Sunday, August 8, 2010

Carrot Cake

If you were to ask my friends to associate one vegetable with me, most of them would probably choose the carrot. I’m totally proud of this relation because I do love carrots very much. Not only are they crunchy, sweet, juicy, and every bit delicious, they are a vegetable along with all the health benefits veggies provide. Did you know that just one medium carrot has 200% of your daily requirements for vitamin A? Did you also know that carrots are a good source of Thiamin, Niacin, Vitamin B6, Folate, Fiber, Vitamin C, Vitamin K and many other nutrients? In fact, carrots are probably one of the healthiest foods you can really enjoy.

Carrots are most delectable eaten raw; however, if you are still a bit shy about munching on carrots like a bunny, why not hide them in a cake? Carrot cakes are a tasty proposition any time of the year, and for any occasion. To make you feel like you are actually consuming vegetables while indulging in this rich cake, let me tell you that there are THREE whole cups of carrots hidden in this cake. I think that’s pretty impressive.
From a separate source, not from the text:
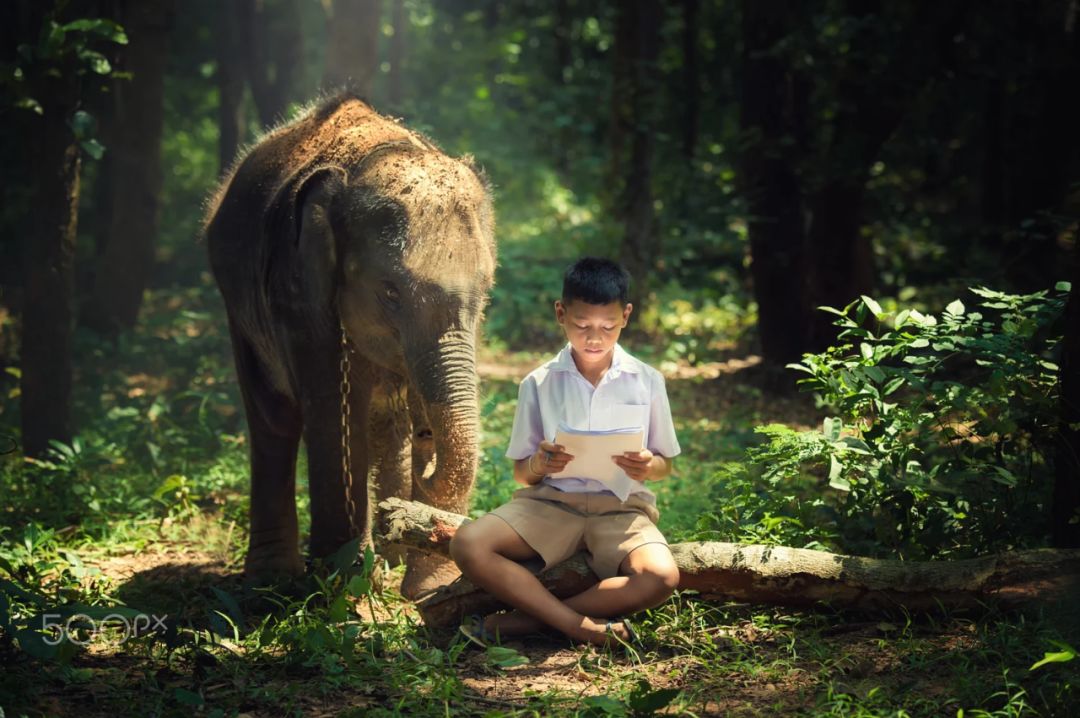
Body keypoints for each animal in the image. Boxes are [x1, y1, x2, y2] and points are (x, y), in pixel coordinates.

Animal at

Personally, I think that plain carrot cake without the icing is delicious, but I guess for some people, carrot cake just isn’t carrot cake without its cream cheese frosting. I mean seriously, how many people eat the cake just for an excuse to indulge in a whole quarter cup of icing? It’s true that the icing does turn the cake into something quite stunning. Doesn’t it look like snow resting on rooftops? Without the cream cheese frosting, it would just be a boring rooftop. And nobody likes a boring old rooftop now do they? Rudolph needs a soft landing because he’s no Bickey (my cat). Okay, this has gone a bit over the top (Over the ROOFtop that is) … how about a fun carrot fact to make my dryness all better? If you eat too many carrots your skin will actually start to turn orange! Now can finally get the healthy glow you’ve always wanted without risking your health… Hm. Alright, let’s just get on to the recipe…


4 eggs
1 1/4 cups vegetable oil
2 cups white sugar
2 tsp vanilla extract
2 cups all-purpose flour
2 tsp baking soda
2 tsp baking powder
2 tsp ground cinnamon
3 cups grated carrots
1 cup chopped walnuts

2 (8 ounce) packages cream cheese, softened
1/2 cup butter, softened
2 cups sifted confectioners' sugar
1 tsp vanilla extract


1. Preheat the oven to 350 degrees F.
2. In a large bowl, beat together the eggs, oil, white sugar and 2 tsp vanilla. Mix in flour, baking soda, baking powder, and cinnamon. Stir in carrots. Fold in walnuts. Pour into a greased pan.
3. Bake in the preheated oven for 40 to 50 minutes, or until a toothpick inserted into the center of the cake comes out clean. Let cool in pan for 10 minutes, then turn out onto a wire rack and cool completely.
4. For the cream cheese frosting, cream together the cream cheese and butter in a medium bowl until creamy. Mix in the vanilla, and then gradually stir in the confectioners' sugar. Refrigerate for 5 minutes before frosting the cooled cake. It’s vital that the cake is cooled completely to avoid a runny mess!